COVID-19 has visited many terrible things upon the world: death and despair; poverty and prejudice; this and countless other half-baked thought pieces. Zoom, however, is not among the endless list of COVID-conjured ills. Instead, it is a flawed messiah for our times — sent forth mysteriously from the godless and impenetrable depths of Silicon Valley. It has revealed to us the nature of our past sins and provided (tech) support in a time of need. Zoom — despite being a poor imitation of the real thing — has maintained our privileged connection to education and exposed the folly of our prior voluntary social distancing from university. For this, we should be grateful.
From the prevailing pre-COVID attitude of students that attendance at university was little more than a necessary inconvenience, it would be reasonable to assume that a waiver of attendance requirements and a move online would be happily welcomed. While student activities such as theatresports withered and Manning closed, we stayed home and listened to lectures as it suited our own very important schedules. Zoom permits the extension of this ideal to previously impossible decadence: dissections at the dinner table, psychology in the bedroom. And yet, there remains something essential missing.
University, it has been revealed, is not merely a utilitarian locus for the transmission of information from one brain to another. It is also, importantly, a place dependent on social interaction. Students and tutors can bristle, tensions can rise in debate. Alliances are forged and friendships formed. Eyes can be rolled and snide comments made.
By contrast, the Zoom tutorial is a ghoulish place. With its peep show aesthetic and disembodied voices, the tutor teaches out into an ether populated only by golems and mature age students who haven’t figured out how to disable their cameras. Before COVID, this and other universities were keen to trumpet technology’s education revolution, with OLEs as the vanguard of a seemingly inevitable digital creep.
However, Zoom’s failings have shown that technology, as it stands, is no replacement for face-to-face education and its inimitable abstractions. For all its dreadful broader consequences, the disruption wrought by COVID may have revealed to students and university administration the folly of a resilement from face-to-face education, in terms of social value, educational purpose and academic outcomes.
While its faults are many, it is nonetheless worth considering where we would be without Zoom. That we can have a discussion as to the worthiness of virtual tutorials is in itself remarkable. While it may be a poor simulation of the real thing, to be able to have virtual tutorials and lectures in which questions can be asked and discussions had in real time is, in a time of strict isolation, critical to the uninterrupted continuation of studies.
Campus is effectively closed and we are confined to our homes, and yet classes can continue on something approaching a normal schedule, transcending closed borders and lockdown orders.
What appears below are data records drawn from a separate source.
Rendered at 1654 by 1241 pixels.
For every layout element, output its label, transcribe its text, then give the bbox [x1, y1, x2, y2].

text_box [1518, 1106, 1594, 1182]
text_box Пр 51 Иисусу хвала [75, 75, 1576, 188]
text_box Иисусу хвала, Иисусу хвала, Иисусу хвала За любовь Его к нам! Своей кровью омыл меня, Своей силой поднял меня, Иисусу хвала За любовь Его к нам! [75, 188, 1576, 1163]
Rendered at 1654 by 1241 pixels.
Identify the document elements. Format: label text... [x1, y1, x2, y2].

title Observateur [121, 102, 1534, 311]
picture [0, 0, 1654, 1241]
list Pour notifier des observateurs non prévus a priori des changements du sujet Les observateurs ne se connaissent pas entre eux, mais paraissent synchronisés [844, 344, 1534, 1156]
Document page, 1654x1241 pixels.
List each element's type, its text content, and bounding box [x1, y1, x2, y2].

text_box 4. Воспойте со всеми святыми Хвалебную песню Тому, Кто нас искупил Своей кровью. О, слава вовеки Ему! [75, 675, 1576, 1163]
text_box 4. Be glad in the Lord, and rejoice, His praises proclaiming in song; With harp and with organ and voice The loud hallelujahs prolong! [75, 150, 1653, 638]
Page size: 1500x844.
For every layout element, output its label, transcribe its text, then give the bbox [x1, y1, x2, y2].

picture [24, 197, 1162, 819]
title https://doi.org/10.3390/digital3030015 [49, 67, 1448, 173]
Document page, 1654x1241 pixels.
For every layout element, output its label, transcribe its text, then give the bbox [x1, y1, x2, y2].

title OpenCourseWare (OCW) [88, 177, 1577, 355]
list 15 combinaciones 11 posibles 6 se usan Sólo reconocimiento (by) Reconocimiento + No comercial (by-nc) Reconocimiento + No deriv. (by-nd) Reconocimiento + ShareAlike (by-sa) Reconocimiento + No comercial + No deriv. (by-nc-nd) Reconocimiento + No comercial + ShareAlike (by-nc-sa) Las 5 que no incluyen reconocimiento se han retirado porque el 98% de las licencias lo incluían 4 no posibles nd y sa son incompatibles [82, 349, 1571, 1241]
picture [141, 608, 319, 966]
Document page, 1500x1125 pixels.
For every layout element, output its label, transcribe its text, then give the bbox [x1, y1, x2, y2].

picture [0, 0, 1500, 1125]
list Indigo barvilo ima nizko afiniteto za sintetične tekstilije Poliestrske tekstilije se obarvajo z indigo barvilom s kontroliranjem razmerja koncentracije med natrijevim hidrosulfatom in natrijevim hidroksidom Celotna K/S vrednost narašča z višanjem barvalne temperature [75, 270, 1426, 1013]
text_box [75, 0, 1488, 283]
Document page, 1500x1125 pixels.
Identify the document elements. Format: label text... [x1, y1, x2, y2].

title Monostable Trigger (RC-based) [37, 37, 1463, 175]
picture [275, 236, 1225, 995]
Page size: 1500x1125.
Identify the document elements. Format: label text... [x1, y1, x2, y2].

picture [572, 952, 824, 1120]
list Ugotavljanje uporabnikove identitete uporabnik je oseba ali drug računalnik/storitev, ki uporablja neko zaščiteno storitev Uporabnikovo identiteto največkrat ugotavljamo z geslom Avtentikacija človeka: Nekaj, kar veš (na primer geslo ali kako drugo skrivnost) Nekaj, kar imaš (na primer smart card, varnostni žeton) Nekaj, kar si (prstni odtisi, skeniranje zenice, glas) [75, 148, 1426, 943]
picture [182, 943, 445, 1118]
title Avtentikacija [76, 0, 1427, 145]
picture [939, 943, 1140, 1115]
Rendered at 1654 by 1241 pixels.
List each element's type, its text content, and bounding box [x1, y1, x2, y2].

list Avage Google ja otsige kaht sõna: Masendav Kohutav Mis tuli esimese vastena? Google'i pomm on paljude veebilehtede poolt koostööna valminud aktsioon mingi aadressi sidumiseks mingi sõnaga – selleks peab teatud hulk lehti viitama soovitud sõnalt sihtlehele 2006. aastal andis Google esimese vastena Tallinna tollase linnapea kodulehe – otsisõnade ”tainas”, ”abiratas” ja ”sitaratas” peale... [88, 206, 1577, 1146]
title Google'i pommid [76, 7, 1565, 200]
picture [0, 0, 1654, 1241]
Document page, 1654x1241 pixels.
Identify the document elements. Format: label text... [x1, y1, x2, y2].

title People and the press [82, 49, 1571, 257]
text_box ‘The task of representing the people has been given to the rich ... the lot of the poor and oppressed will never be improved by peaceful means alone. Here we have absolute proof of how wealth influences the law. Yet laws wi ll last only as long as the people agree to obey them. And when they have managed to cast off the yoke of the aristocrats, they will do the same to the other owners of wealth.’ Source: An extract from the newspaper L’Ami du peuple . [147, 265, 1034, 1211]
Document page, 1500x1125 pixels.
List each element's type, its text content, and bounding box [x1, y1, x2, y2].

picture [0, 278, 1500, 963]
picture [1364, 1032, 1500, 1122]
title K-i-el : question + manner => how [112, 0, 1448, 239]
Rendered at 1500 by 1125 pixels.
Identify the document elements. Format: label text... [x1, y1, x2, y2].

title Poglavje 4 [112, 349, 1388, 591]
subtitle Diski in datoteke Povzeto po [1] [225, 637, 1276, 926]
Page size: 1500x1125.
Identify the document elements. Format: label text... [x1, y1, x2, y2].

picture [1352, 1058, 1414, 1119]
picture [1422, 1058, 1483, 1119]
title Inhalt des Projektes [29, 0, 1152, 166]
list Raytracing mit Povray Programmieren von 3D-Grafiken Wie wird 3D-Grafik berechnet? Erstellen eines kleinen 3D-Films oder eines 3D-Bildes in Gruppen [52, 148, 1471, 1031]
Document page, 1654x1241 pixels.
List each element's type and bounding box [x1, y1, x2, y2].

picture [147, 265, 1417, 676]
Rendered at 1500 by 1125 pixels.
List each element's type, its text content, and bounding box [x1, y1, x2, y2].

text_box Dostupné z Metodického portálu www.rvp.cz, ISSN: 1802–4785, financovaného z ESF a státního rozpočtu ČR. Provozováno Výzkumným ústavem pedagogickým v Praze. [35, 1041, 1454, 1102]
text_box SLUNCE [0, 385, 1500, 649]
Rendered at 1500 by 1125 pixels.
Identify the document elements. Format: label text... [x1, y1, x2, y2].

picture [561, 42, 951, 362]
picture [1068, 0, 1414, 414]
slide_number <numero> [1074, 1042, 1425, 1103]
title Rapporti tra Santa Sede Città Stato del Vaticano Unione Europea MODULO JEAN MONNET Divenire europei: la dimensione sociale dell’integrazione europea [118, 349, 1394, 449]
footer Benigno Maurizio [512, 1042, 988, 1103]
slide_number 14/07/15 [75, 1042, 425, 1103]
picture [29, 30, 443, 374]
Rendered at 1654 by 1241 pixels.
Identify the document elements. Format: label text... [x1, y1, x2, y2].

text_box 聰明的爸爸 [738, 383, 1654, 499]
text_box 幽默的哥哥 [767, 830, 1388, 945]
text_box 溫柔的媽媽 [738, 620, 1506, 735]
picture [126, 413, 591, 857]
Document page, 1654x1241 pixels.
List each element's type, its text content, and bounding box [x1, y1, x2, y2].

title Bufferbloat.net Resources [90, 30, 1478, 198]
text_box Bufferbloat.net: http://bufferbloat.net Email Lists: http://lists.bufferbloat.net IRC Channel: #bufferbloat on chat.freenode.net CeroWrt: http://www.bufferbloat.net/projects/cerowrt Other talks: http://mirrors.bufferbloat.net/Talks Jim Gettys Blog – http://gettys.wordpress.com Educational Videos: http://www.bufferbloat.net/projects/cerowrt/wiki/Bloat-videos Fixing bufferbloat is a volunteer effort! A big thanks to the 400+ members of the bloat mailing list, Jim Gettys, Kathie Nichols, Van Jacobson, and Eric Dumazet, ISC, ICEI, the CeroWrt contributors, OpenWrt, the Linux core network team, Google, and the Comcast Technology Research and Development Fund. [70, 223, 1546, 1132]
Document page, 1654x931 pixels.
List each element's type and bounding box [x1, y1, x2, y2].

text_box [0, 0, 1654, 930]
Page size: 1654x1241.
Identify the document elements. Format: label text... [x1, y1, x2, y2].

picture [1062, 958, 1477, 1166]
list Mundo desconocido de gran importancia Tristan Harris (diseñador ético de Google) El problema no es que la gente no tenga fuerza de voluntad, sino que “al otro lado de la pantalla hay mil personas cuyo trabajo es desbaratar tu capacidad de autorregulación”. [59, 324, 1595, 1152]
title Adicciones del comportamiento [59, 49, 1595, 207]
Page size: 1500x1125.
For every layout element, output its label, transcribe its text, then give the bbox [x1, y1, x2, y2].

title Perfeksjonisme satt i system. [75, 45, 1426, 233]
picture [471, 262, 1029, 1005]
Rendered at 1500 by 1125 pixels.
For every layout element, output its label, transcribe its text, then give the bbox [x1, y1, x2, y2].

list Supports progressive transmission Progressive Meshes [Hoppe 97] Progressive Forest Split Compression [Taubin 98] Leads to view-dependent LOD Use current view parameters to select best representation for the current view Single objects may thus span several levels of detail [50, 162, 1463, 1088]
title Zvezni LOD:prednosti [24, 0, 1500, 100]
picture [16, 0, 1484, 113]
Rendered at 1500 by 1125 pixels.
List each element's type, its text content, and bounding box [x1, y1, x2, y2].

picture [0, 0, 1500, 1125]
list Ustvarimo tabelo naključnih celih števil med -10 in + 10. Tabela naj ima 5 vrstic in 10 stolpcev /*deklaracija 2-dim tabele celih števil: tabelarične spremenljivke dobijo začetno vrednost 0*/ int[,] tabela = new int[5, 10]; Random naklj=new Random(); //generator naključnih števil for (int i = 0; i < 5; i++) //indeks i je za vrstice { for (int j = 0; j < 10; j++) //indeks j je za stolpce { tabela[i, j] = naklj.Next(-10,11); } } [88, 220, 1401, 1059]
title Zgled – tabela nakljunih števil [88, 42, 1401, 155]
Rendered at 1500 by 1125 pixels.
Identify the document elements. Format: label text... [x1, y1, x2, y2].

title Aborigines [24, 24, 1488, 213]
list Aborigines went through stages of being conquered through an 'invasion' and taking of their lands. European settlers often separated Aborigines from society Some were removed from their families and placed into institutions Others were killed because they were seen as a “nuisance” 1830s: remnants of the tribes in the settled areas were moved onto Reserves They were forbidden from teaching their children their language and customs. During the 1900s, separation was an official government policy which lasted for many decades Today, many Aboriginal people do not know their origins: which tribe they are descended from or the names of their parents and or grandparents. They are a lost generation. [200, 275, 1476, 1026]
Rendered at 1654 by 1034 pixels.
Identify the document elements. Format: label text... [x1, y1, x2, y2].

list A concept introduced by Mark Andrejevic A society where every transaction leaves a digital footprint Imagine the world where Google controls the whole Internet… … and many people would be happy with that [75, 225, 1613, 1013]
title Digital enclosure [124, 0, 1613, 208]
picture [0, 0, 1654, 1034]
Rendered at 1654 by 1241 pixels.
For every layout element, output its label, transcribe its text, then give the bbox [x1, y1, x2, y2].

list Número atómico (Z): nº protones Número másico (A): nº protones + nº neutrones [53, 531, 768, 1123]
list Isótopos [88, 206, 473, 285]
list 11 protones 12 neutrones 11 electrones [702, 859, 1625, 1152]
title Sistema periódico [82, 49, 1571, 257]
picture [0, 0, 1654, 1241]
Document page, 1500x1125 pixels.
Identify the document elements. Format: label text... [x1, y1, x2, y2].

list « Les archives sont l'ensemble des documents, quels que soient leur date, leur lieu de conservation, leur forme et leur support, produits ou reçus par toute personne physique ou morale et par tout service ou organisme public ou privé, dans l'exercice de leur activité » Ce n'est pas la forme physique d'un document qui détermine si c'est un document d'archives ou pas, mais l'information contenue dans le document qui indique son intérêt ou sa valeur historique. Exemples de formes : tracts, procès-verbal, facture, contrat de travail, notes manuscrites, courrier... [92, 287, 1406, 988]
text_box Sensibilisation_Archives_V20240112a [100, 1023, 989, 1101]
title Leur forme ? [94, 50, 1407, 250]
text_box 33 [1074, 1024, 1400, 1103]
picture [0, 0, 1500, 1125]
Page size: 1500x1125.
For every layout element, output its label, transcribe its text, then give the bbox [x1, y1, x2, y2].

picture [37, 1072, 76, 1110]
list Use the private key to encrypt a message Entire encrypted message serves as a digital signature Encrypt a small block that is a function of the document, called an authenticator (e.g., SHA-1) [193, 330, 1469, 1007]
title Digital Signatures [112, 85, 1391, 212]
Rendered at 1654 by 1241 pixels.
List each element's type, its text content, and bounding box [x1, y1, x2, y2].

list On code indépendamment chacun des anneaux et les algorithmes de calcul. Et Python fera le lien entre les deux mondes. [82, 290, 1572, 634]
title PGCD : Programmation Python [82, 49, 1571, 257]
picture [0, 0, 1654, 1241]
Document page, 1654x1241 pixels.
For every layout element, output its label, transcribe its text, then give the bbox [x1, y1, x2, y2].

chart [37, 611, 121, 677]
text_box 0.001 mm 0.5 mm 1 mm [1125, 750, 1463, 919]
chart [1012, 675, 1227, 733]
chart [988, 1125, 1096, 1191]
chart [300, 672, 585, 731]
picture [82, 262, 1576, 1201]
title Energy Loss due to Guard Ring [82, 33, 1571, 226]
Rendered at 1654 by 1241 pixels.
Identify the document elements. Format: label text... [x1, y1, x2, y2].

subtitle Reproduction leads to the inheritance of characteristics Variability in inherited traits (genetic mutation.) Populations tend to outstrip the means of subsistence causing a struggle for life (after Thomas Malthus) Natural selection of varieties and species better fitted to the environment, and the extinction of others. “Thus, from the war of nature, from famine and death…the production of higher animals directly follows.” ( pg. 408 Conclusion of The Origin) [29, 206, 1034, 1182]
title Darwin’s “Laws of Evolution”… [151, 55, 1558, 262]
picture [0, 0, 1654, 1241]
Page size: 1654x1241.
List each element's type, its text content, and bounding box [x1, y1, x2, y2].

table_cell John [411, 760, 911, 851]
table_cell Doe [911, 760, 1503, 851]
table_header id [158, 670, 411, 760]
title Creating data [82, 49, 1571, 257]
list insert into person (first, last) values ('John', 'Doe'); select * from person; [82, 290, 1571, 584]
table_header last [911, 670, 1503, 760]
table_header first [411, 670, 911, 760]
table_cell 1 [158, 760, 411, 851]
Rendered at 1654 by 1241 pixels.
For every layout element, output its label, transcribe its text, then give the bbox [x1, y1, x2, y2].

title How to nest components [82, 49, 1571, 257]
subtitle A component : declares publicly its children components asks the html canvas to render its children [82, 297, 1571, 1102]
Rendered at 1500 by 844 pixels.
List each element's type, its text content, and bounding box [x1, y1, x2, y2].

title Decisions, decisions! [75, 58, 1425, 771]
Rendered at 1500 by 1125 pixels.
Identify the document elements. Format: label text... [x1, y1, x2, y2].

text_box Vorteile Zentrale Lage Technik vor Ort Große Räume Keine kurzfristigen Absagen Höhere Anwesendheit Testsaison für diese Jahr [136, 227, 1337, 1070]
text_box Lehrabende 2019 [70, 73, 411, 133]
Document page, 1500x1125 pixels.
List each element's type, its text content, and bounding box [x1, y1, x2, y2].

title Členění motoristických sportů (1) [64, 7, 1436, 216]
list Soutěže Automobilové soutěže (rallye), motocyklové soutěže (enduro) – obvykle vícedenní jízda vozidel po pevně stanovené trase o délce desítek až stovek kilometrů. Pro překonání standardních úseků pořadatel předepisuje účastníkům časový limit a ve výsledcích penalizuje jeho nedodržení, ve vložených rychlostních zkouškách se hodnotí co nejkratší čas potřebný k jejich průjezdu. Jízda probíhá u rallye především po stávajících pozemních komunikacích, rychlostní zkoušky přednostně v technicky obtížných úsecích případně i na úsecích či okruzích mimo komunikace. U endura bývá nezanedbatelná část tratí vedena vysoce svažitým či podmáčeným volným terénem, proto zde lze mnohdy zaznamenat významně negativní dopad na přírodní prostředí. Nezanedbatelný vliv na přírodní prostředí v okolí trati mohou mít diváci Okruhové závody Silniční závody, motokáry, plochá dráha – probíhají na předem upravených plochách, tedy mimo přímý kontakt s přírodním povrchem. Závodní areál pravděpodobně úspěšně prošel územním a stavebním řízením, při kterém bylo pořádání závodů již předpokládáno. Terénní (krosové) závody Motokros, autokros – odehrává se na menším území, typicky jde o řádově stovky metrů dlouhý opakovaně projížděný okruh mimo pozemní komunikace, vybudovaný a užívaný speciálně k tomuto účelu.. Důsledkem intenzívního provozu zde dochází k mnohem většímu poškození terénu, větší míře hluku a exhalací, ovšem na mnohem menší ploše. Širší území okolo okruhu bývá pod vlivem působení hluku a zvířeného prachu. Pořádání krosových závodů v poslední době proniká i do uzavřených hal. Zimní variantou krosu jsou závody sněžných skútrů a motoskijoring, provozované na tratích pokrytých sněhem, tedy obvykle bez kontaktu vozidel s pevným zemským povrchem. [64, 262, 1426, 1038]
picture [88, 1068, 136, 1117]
Whatever the mysterious technological wizardry is that has allowed the maintenance of our privileged connection to education, it is worthy of appreciation. Default criticism of Zoom as “abhorrent” and “pretty shit” is misplaced. In a global pandemic which defies all adjectives, criticising a tool which permits education to continue relatively uninterrupted is like criticising the pastry selection at the free hotel breakfast: rather missing the point.
Likewise, allegations that Zoom could serve as a Trojan Horse for the University to “splurge on consultants, administrative buildings and their own salaries” seem unreasonable. In trying to maintain teaching and examination with academic integrity, the University is stuck between a pandemic and a hard place. While Zoom, like most things in a global pandemic, is undesirable, any technology which can allow for education to continue should be used to its full extent, just as Sydney University has done. In a time of need, Zoom has, despite its many and well-publicised faults, enabled education to continue largely unabated despite a nationwide lockdown, and for this we should be thankful.
Zoom has many faults which are worthy of critique — privacy issues, lag times and security flaws. But it is these same flaws which have allowed students and, hopefully, universities, to see that an internet connection does not an education make. Nonetheless, in the time of COVID, Zoom is worthy of appreciation for enabling the essential business of education to continue in spite of mandatory social distancing in an unprecedented global pandemic.